Problem statement:
Find each line in the data below that contains the word "Septembre" and copy those lines.
(Records for this exercise)
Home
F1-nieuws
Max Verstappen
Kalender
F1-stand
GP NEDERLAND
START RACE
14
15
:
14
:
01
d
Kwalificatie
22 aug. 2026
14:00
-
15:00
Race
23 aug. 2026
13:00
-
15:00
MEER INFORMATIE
(End Records for this exercise)
(Records for this exercise)
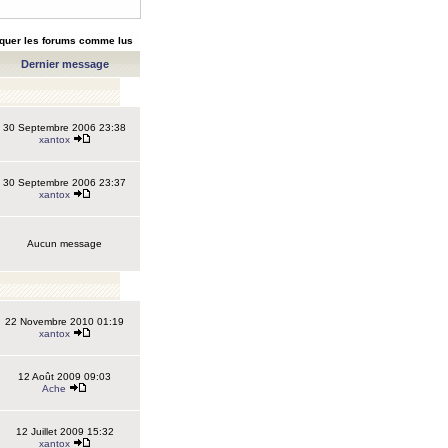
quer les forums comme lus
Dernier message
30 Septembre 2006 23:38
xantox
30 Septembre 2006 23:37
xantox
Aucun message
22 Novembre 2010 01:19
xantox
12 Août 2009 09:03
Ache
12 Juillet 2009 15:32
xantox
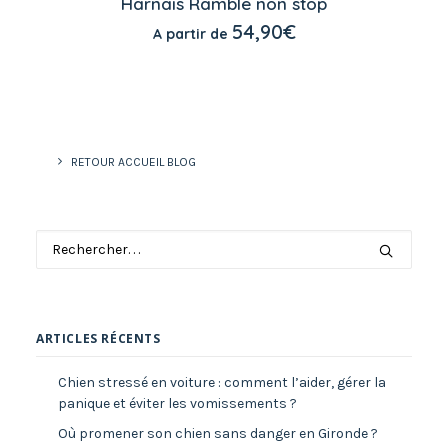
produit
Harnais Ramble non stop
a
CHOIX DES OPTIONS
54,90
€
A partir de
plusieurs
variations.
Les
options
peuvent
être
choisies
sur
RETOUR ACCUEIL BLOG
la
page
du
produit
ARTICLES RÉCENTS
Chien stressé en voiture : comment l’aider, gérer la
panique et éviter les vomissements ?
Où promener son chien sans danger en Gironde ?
(End Records for this exercise)
Solved problem:
30 Septembre 2006 23:38
30 Septembre 2006 23:37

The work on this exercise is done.